Building Empire: Infrastructure, Materiality, and Mobility in the Age of Globalization

AHA Session 56
Friday, January 4, 2019: 8:30 AM-10:00 AM
Wilson Room (Palmer House Hilton, Third Floor)
Chair:
Jenifer Van Vleck, Smithsonian Institution
Comment:
The Audience

Session Abstract

What is empire, and how does it work? In recent decades, scholars inspired by the cultural turn and postcolonial theory have understood empire through the discursive interactions between colony and metropole. They have focused on identity, ideology, and epistemology. But empire is not only discourse, it has a physical dimension as well. The scholars on this panel argue for the importance of materiality—from bituminous road surfaces to aluminum cooking pots—in understanding empire, in its various forms, in the twentieth century.

The material culture that this panel highlights has to do particularly with infrastructure. Empire is not just a system of meanings but a configuration of the world, a mode of connecting distant places to each other, whether by ports and roads or by a shared material culture. Andrew Denning’s paper considers the tacit politics of road-building in Italy’s African empire. Daniel Immerwahr examines international screw thread standards and their role in sustaining the global hegemony of the United States. Emily Lynn Osborn considers how the material culture of scrap aluminum, strewn about the planet by the global military infrastructure of in World War II, developed in subsequent decades in West Africa. Patrick Chung considers how U.S. military logistics in the Vietnam War contributed to the growth of the South Korean economy.

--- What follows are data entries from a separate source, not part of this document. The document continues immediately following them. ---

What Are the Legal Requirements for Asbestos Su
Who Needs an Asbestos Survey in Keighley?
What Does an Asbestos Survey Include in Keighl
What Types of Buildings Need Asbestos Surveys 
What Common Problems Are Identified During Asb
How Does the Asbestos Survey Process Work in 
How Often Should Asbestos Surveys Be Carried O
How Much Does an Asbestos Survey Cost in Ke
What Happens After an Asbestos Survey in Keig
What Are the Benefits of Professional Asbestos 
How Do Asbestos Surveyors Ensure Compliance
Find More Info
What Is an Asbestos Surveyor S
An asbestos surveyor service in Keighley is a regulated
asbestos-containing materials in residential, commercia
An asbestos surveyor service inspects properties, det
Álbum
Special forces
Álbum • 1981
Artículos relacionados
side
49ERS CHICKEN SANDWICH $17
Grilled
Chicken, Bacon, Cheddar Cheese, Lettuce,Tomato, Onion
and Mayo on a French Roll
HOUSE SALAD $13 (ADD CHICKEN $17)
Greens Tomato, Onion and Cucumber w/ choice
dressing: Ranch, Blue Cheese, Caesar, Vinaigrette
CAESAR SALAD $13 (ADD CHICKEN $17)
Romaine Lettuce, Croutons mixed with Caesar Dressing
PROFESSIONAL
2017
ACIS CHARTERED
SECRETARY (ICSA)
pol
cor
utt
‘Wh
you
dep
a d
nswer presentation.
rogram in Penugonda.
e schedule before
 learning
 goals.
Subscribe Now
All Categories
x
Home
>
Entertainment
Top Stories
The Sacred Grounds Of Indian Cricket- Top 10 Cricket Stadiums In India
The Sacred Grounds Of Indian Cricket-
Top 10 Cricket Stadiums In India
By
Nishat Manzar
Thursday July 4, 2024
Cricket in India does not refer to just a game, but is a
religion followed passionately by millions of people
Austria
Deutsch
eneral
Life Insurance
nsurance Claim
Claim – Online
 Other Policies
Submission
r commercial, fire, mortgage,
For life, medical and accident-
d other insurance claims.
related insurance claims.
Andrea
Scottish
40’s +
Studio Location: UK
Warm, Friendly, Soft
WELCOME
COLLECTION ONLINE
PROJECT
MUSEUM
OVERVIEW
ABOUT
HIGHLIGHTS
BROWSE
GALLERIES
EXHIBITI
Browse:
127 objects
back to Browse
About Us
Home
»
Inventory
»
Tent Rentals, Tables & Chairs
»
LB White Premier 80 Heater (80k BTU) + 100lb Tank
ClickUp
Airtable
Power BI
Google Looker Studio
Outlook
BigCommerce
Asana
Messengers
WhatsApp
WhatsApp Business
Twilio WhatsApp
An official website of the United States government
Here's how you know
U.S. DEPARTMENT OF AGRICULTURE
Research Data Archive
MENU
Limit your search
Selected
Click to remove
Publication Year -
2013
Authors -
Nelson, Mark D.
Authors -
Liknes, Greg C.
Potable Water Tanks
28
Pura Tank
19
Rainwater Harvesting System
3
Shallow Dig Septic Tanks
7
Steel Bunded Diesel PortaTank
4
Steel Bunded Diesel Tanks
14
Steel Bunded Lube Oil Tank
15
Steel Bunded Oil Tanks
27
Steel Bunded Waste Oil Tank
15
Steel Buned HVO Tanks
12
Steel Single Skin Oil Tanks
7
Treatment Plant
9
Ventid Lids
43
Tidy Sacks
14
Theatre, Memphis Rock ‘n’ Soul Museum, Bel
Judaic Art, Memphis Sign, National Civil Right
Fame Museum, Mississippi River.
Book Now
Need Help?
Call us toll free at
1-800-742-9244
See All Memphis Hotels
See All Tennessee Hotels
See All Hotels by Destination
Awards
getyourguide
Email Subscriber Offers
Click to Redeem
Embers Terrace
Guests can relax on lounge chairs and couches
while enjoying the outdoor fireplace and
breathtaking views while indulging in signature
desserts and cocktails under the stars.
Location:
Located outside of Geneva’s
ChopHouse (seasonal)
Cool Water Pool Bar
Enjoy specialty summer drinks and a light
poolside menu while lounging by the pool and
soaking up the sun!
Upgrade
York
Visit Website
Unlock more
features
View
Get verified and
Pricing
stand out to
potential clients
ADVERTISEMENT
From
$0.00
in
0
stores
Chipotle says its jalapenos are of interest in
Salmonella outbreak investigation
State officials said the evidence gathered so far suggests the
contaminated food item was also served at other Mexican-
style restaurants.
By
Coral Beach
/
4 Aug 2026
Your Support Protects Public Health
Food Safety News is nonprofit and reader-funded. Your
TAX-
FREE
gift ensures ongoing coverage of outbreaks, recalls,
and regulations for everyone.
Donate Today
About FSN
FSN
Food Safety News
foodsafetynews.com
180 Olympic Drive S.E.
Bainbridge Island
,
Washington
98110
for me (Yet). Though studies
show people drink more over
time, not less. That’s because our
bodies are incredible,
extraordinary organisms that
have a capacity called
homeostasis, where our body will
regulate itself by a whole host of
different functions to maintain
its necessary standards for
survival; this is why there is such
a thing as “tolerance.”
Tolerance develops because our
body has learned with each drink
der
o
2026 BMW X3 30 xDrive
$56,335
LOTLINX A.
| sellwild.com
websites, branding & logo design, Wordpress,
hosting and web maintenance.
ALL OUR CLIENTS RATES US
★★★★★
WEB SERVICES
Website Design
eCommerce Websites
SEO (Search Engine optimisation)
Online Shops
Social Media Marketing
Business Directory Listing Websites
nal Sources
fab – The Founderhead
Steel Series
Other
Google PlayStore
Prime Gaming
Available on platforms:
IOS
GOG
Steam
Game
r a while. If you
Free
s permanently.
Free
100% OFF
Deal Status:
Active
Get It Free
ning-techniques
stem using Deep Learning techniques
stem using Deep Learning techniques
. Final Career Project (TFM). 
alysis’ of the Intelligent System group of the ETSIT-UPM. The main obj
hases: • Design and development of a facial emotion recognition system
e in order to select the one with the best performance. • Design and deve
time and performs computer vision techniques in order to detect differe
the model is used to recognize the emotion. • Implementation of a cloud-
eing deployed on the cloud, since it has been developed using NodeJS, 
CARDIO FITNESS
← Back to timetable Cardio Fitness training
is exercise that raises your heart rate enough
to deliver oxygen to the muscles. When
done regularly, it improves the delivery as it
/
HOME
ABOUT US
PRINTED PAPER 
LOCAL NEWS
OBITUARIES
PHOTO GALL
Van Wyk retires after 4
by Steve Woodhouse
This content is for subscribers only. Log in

By highlighting the infrastructure of empire, this panel explores the modes and politics of long-distance connections. We examine how infrastructures and goods remapped global space through the creation of newly mobilized spaces, producing a containerized Pacific, a motorized Italian Mediterranean, an industrialized West African artisanal sector, and a deterritorialized empire of screws. In the process, infrastructures and material goods created new nodes of power and curtailed the influence of old ones. In short, this panel shows how the politics, culture, social relations, and economics of empire and globalization intertwine in the circulation of the invisible things of everyday life.